Lymond had recovered no such resurgence of energy. He was tired, the shadow of it dragging at his brilliance; but he fought like a fiend when Culter sought to drive him again across the length of the room. Somerville, watching, saw that he was fully aware of the ropes behind; of the small traps devised for him. But what he should fear and did not was the long wall of windows with their hard girdle of seats, and below them, the rough opened pack from which Erskine had taken the damning letter betraying the Queen.
Richard was aware of it; had had it burning behind the grey eyes for five long minutes; was beyond now considering the laws of the sword and the shallow lessons of courtesy and fair play. He drove Lymond like wind whipped by rain back from the ropes, back across the room, back to the windows, and finally back across the soft, shadowed litter of the pack.
Lymond stepped back into the trap. The cloth caught him; he stumbled,
and Richard, with all the power of his shoulder, brought three feet of accurate death to cleave the fair, unsettled head.
It fell on a crucifix of steel.
Fully aware, stumbling with precision to the exact place he must occupy, Lymond had already launched his two blades on high. Fiery with light, they caught Lord Culter’s sword between their crossed hilts and wrenched it from his grasp. There was one, sweet, invisible turn, an impact on the fine bones of Richard’s dagger wrist, and the short blade in its turn jerked free, dropped, and followed the longer to the ground.
In a matter of seconds, astonishing to him as anything that had ever happened in his life, Lord Culter was disarmed.
To stop was almost to faint, such was the strain. They stood very close, face to face, the breath shaking their ribs; and the rapier flared in one of Lymond’s hands, the dagger in the other.
He raised them slightly, the blue eyes haggard and wanton.
“My victory, brother Richard. My chance. My choice, to sheath either or both in fat, brotherly flesh.” The long fingers whitened on the two hilts as he held them out. “Handy Dandy prickly prandy, Richard … Which hand will you have?”
No one spoke. Culter’s gaze, at this ultimate moment, was steady and unafraid.
Lymond laughed. And laughing, hurled the rapier to the floor and leaped to the window seat, the baggage roll scooped in his arms. For a moment he was poised there, collected, elegant and fleetingly analytical. Then—“If you won’t lead, try following!” said the Master; and in a storm of contemptuous glass swept the pack through the window and followed it himself. They heard, as they ran forward, the thud, the pause, and the quick recovery as he rolled on the soft grass below. From there, as they knew, it was a step to the horses.
And so they had to follow.
Gideon found Kate in the music room, her eyes on the road south. He put two hands on her shoulders. “How good an Englishwoman are you?”

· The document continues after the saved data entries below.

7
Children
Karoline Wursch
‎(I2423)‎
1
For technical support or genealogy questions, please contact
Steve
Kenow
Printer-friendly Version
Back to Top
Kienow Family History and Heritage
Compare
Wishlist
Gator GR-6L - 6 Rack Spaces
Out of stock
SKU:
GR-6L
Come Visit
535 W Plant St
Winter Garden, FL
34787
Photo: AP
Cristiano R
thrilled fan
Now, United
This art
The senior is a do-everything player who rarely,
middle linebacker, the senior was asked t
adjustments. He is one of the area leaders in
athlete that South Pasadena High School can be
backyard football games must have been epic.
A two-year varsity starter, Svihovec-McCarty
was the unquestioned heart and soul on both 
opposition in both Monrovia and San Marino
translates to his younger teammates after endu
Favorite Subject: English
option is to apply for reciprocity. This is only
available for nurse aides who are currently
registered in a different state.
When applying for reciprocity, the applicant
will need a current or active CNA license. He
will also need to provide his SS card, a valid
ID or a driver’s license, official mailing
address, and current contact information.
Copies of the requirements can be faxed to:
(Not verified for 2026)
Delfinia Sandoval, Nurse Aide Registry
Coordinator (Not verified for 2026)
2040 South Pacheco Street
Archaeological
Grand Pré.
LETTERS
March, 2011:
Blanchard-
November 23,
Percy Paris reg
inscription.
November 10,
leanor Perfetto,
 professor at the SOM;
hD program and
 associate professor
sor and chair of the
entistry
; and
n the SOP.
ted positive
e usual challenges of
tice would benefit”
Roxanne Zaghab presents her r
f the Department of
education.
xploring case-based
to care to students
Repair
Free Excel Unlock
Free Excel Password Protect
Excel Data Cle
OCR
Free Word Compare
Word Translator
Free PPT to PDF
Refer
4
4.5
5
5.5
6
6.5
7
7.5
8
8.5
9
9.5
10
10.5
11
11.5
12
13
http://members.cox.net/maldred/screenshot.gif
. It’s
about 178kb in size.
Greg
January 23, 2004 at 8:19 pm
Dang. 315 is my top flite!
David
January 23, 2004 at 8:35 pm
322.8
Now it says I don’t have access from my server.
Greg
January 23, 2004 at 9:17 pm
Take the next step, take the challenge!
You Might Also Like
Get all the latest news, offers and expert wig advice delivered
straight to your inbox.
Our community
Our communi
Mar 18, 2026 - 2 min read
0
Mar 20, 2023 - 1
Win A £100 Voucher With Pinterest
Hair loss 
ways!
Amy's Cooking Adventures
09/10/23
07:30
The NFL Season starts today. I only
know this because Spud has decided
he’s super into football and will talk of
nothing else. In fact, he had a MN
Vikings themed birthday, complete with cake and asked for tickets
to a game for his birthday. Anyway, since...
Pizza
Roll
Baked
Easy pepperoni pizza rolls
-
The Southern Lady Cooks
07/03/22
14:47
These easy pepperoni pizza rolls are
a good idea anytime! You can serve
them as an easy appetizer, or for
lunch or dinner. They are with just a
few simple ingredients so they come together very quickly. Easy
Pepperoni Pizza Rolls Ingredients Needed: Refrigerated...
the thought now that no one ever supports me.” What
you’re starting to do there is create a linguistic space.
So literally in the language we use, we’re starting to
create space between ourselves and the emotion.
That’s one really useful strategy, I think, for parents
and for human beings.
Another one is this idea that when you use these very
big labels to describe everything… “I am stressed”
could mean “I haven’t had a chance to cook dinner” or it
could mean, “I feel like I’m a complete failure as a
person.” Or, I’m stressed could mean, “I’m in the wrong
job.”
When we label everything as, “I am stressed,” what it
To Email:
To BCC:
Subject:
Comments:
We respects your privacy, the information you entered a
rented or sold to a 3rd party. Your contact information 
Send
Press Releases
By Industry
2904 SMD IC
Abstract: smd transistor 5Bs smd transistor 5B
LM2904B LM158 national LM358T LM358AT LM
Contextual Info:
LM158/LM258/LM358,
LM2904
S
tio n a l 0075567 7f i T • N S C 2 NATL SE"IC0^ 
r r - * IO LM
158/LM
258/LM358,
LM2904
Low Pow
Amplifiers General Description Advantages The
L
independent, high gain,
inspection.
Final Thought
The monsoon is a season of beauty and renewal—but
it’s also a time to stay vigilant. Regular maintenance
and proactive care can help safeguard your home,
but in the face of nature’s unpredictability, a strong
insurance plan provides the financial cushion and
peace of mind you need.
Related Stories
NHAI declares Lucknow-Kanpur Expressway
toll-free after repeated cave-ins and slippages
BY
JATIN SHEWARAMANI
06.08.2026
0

He felt her shiver. “I don’t know. Not very good, I’m afraid. It was Philippa who told them.”
“I know.”
There was a long silence. “Did they fight?” asked Kate at length.
“Quite brilliantly,” said Gideon. And he took her below where the
air blew soft through the tall panes, and where the fallen rapier, like the Master’s discarded victory, lay unmarred among the glass on the floor.
They were riding into the yellow, grit-blasted socket of the sun, following the wisp of dust which was Lymond.